**WORK REQUIRED**
What follows is a set of records; repeat them exactly, without the pictures.

-- Opening Marker --

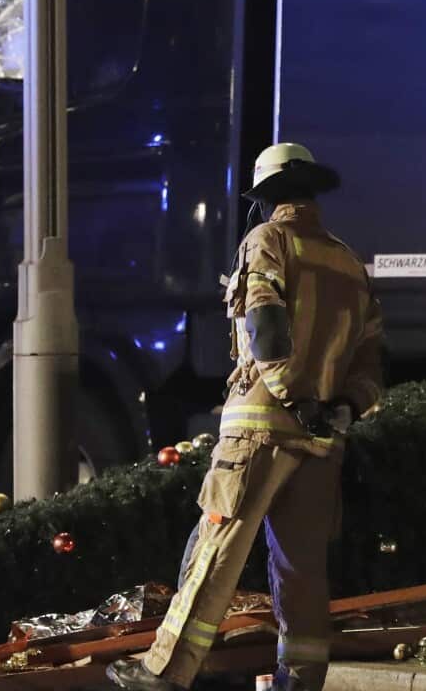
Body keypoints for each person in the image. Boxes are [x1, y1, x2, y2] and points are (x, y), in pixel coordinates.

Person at [107, 143, 385, 691]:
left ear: (268, 198)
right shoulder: (349, 261)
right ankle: (300, 680)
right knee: (302, 570)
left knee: (216, 549)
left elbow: (263, 326)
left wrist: (290, 396)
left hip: (261, 428)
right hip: (323, 440)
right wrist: (341, 409)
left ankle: (165, 671)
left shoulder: (266, 240)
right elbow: (370, 359)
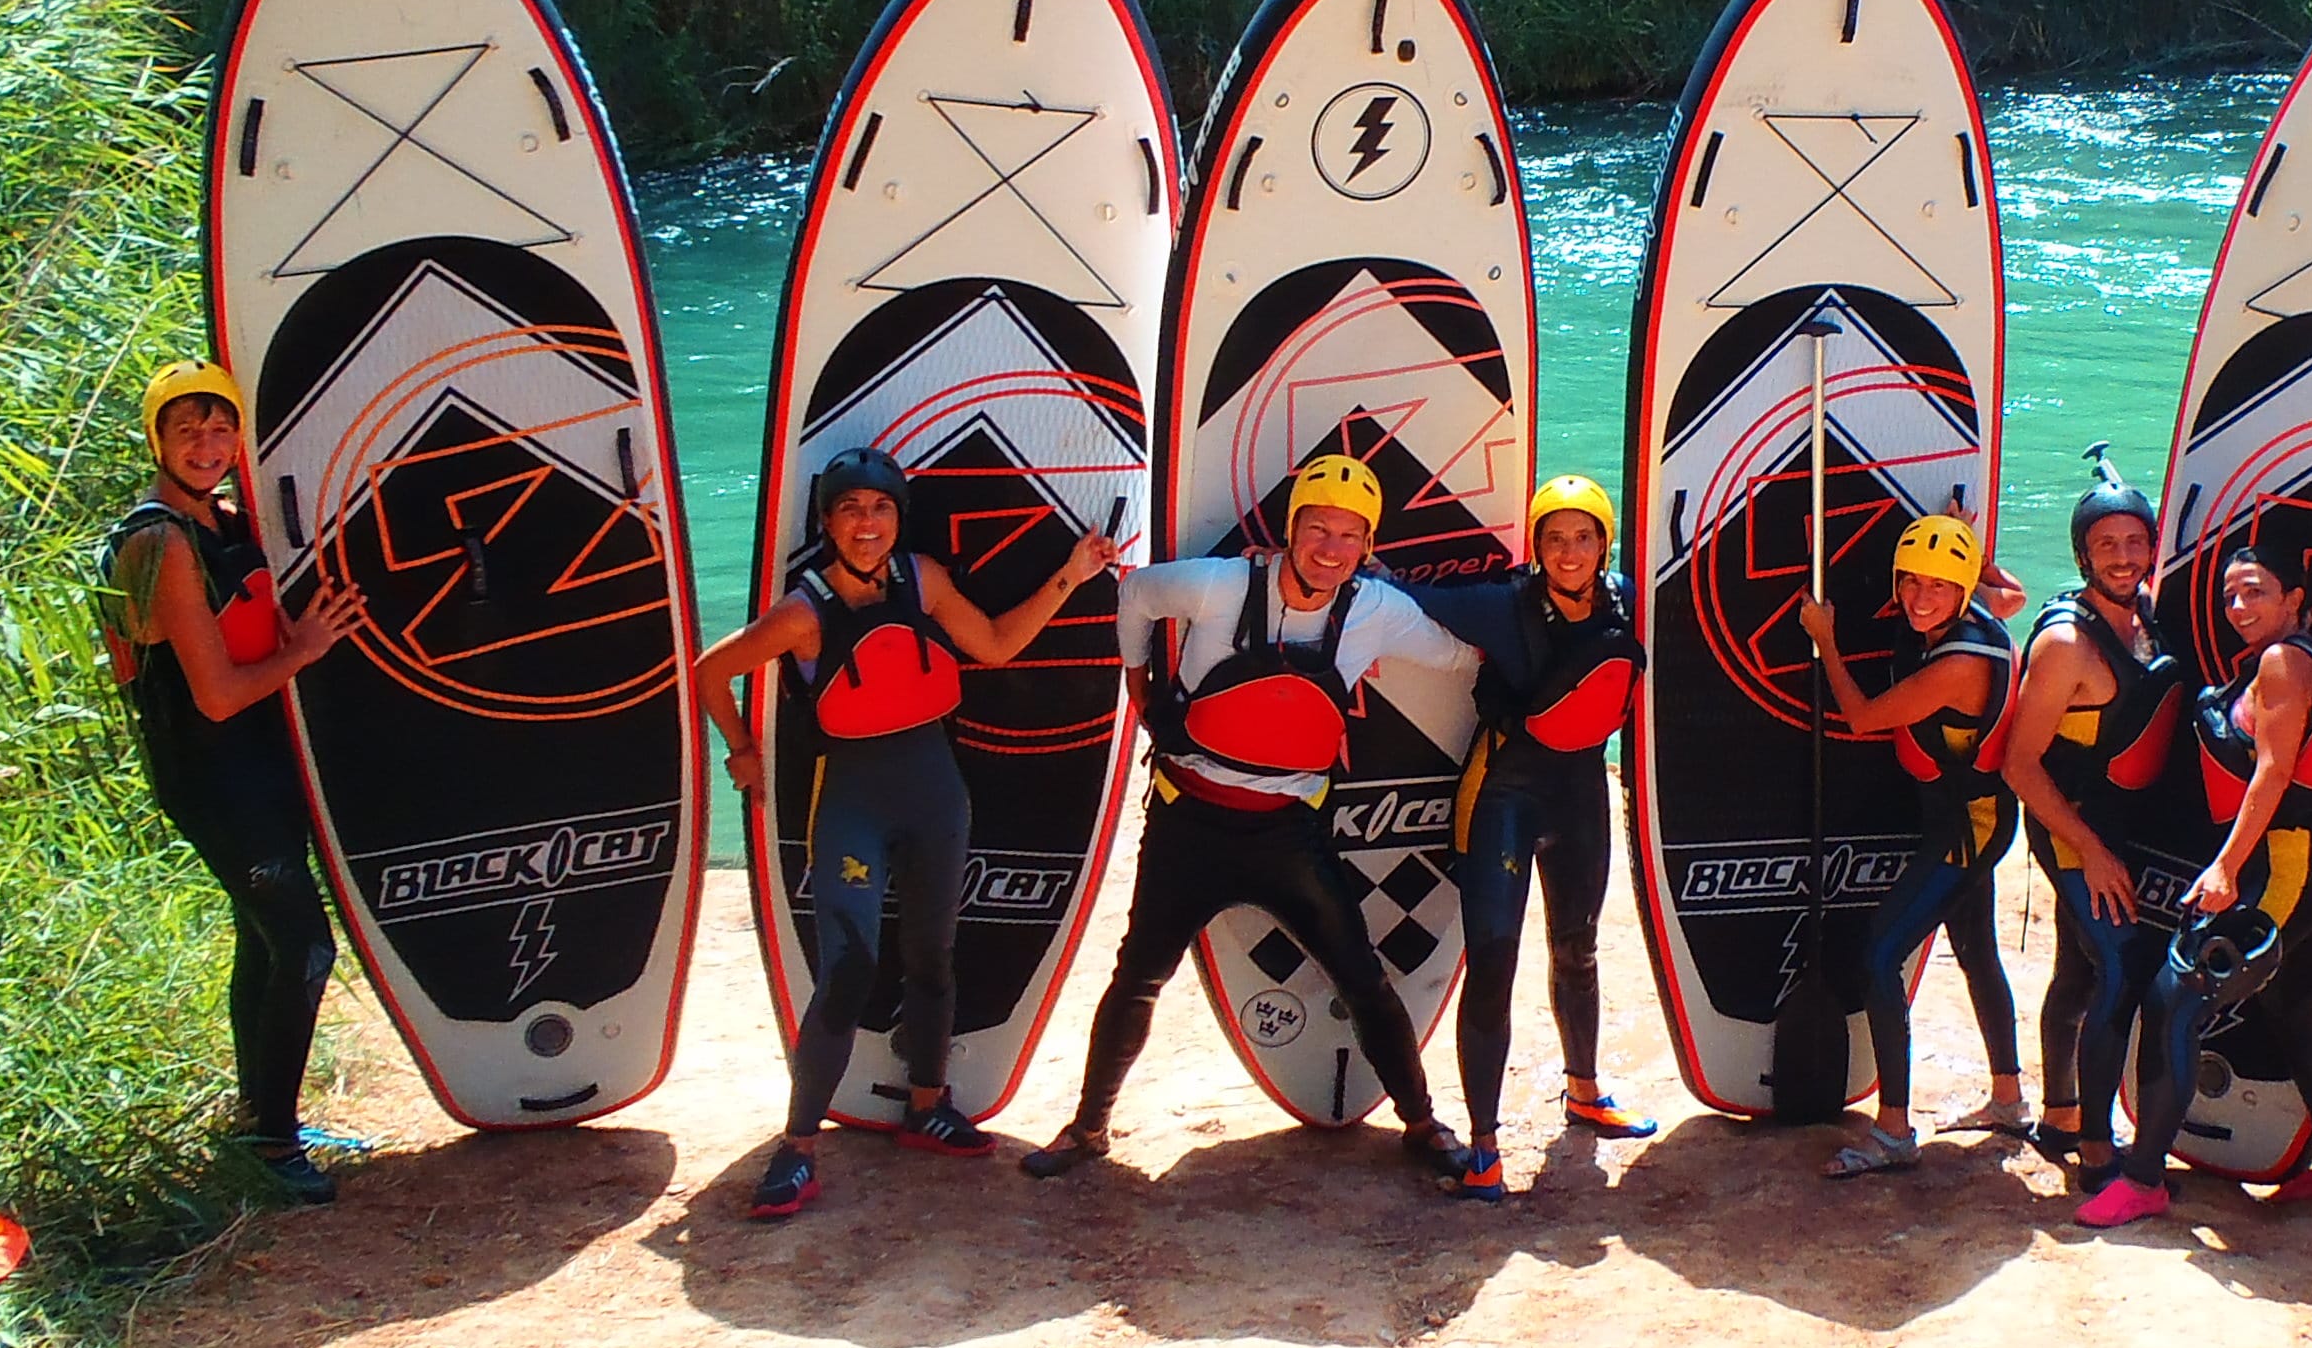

-- Closing Marker --

**SOLUTION TO THE EXERCISE**
Body keypoints for each person in the image. Boxes are [x1, y1, x2, y2] and points are (x, y), in pixel coordinates.

Person at [107, 143, 385, 691]:
left ear: (268, 198)
right shoulder: (349, 261)
right ankle: (300, 680)
right knee: (302, 570)
left knee: (216, 549)
left elbow: (263, 326)
left wrist: (290, 396)
left hip: (261, 428)
right hip: (323, 440)
right wrist: (341, 409)
left ankle: (165, 671)
left shoulder: (266, 240)
right elbow: (370, 359)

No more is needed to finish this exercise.